Hi kept and reproduce this species for years now. It's an agressive one, male reaching 25 cm long and females 15 cm. They live in couple and are open substrate spawner. be careful with who yu gonna keep them as they defend very strongly their spawning territory, It's a tanganiykan fish, very spectacular when in fry guarding dress.
xris
here's the male
http://i35.photobucket.com/albums/d163/ ... tlepiM.jpg
the pair with fry
http://i35.photobucket.com/albums/d163/ ... iocotM.jpg
the female
http://i35.photobucket.com/albums/d163/ ... longat-fe1.
the female guarding her eggs
http://i35.photobucket.com/albums/d163/ ... ongat0.jpg
The fry when 3 cm long
http://i35.photobucket.com/albums/d163/ ... osumbu.jpg
the male looking at you
http://i35.photobucket.com/albums/d163/ ... iMfce2.jpg

xris


----------



## Paleo fish (Feb 21, 2008)

Great pics :wink: They seem like a cool cichlid species.


----------



## samaki (Oct 25, 2002)

hi They are beautiful fishes but with a awful temperament, they can kill a fish in 3 minutes if the tank where they live is too small, and the pair pass by violent times before spawning with lots of ripped fins and scales damages.
xris


----------



## Paleo fish (Feb 21, 2008)

Wow nasty things? Still cool tho.


----------



## christerb (Oct 1, 2005)

Hi,

I have had four young fish during the last years, but is now down to one lone male (approx. 20 cm/8 inches). I would say that this is excellent fish IF kept as a single with other big cichlids. I have been expecting more aggressive behavior from them against other fish, but they have been quite placid in my care.

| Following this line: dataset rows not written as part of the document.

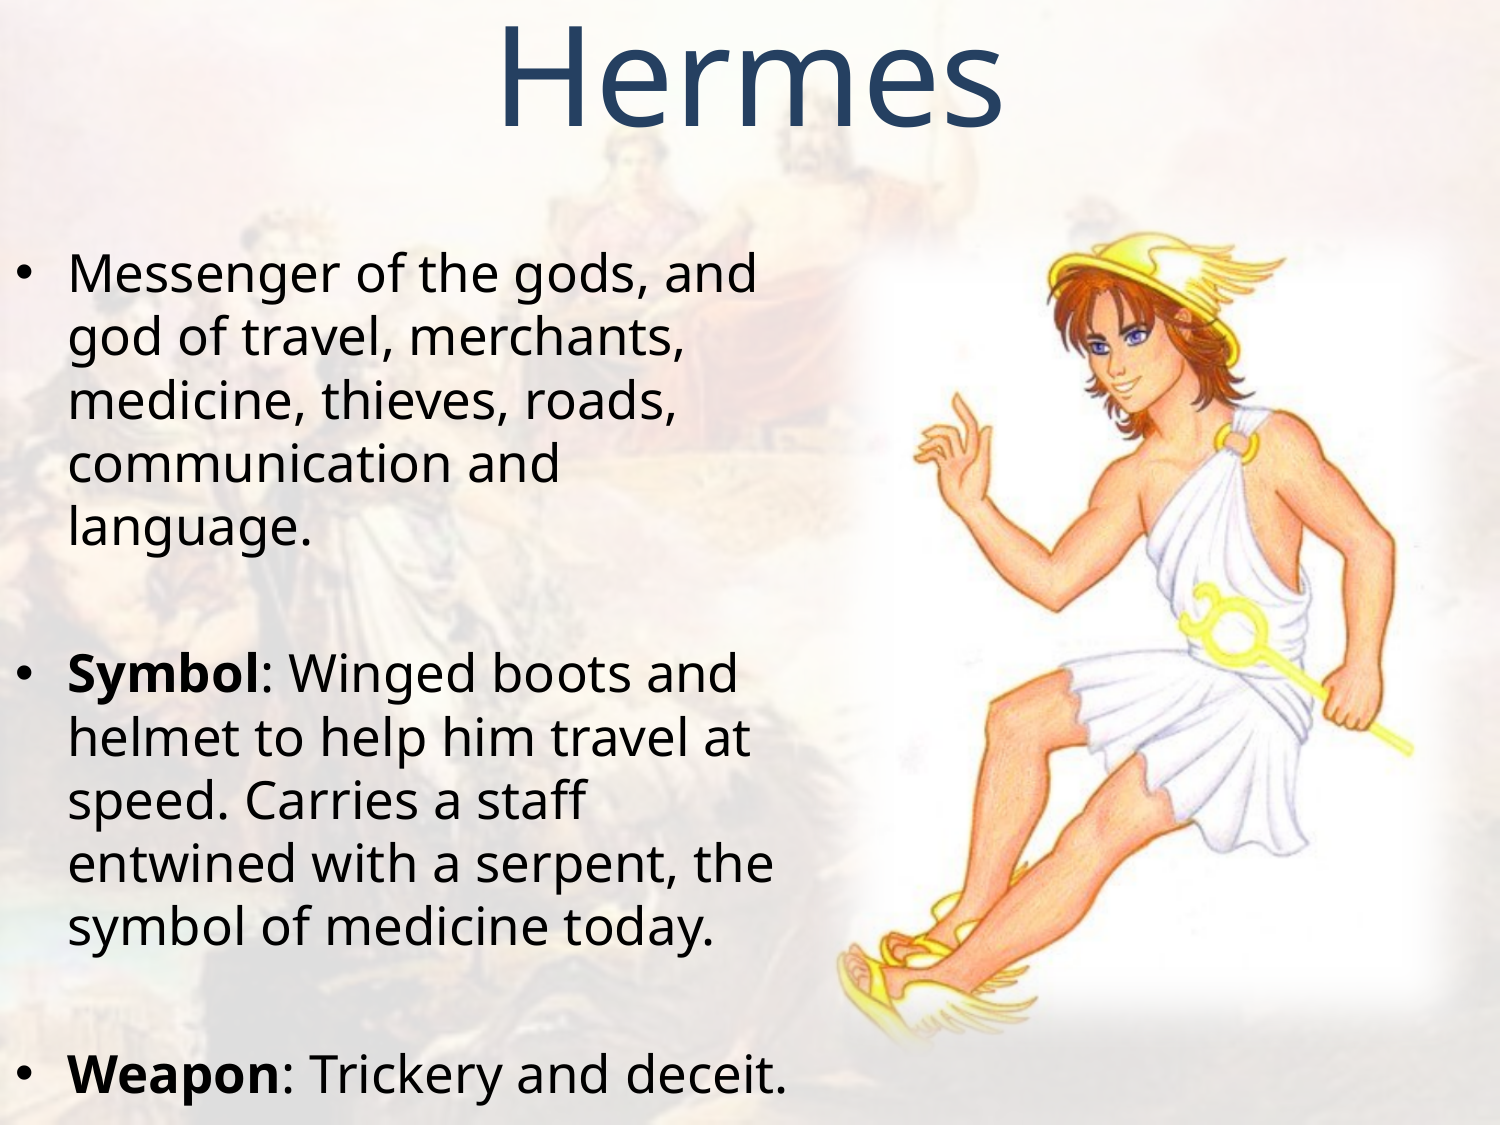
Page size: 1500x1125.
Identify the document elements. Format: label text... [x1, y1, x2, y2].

picture [802, 192, 1494, 1061]
title Hermes [75, 0, 1425, 164]
list Messenger of the gods, and god of travel, merchants, medicine, thieves, roads, communication and language. Symbol: Winged boots and helmet to help him travel at speed. Carries a staff entwined with a serpent, the symbol of medicine today. Weapon: Trickery and deceit. [0, 232, 809, 1125]
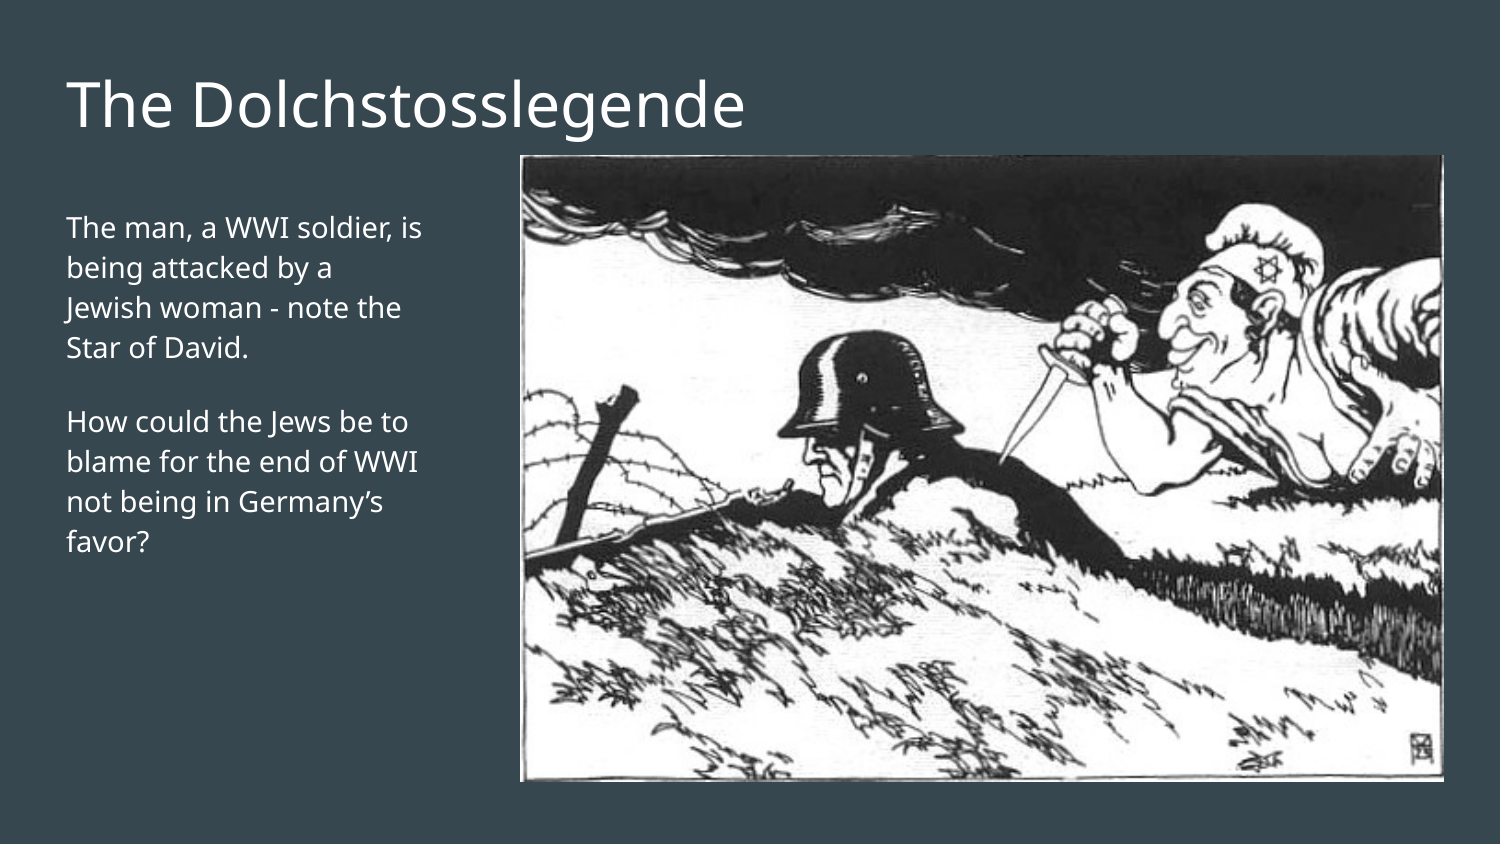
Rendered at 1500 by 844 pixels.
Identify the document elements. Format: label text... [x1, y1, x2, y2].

picture [520, 154, 1444, 782]
title The Dolchstosslegende [51, 50, 1449, 156]
list The man, a WWI soldier, is being attacked by a Jewish woman - note the Star of David. How could the Jews be to blame for the end of WWI not being in Germany’s favor? [51, 189, 441, 750]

Usually, my male doesn't bother other fish unless being attacked himself. If this happen he will swiftly retaliate, but calms down quickly too. I have noticed that he get more aggressive during disturbance, for instance, during water change. On the other hand if I manage to scare him, it takes some time for him to calm down. Other fish can start to eat immediately after a disturbance, but he refuses food for some time after.

Since I have no real experience of breeding (had one breeding that failed before any eggs hatched) I can't say much about their behavior, but I suspect that they would be quite aggressive, something that has already been mentioned here. The female was quite stunning during this time, being very dark which contrasted beautifully with the pearly white spots. Within the species they have proven to be quite aggressive though, my current male managed to kill off another male, and later a female in a very short time. When they go in for a kill they really commit to it, hitting the flanks and try to do as much damage as possible.

I had them with N. pulcher of different sizes, and I was thinking that the would prey heavily on the youngest ones, but this did not happen. I have seen my biggest male grab half grown specimens 2-3 times, but I have not seen much active hunting even though loads of fry and youngsters of N. pulcher are just in front, or around him. I am sure that being an opportunist he will strike if he gets a chance though.

I also like the shape of this species, and although the colors are not flashy, I think they have an appealing color pattern. It is definitely a favorite for me. Here are photos of my remaining male:


















Regards,

Christer


----------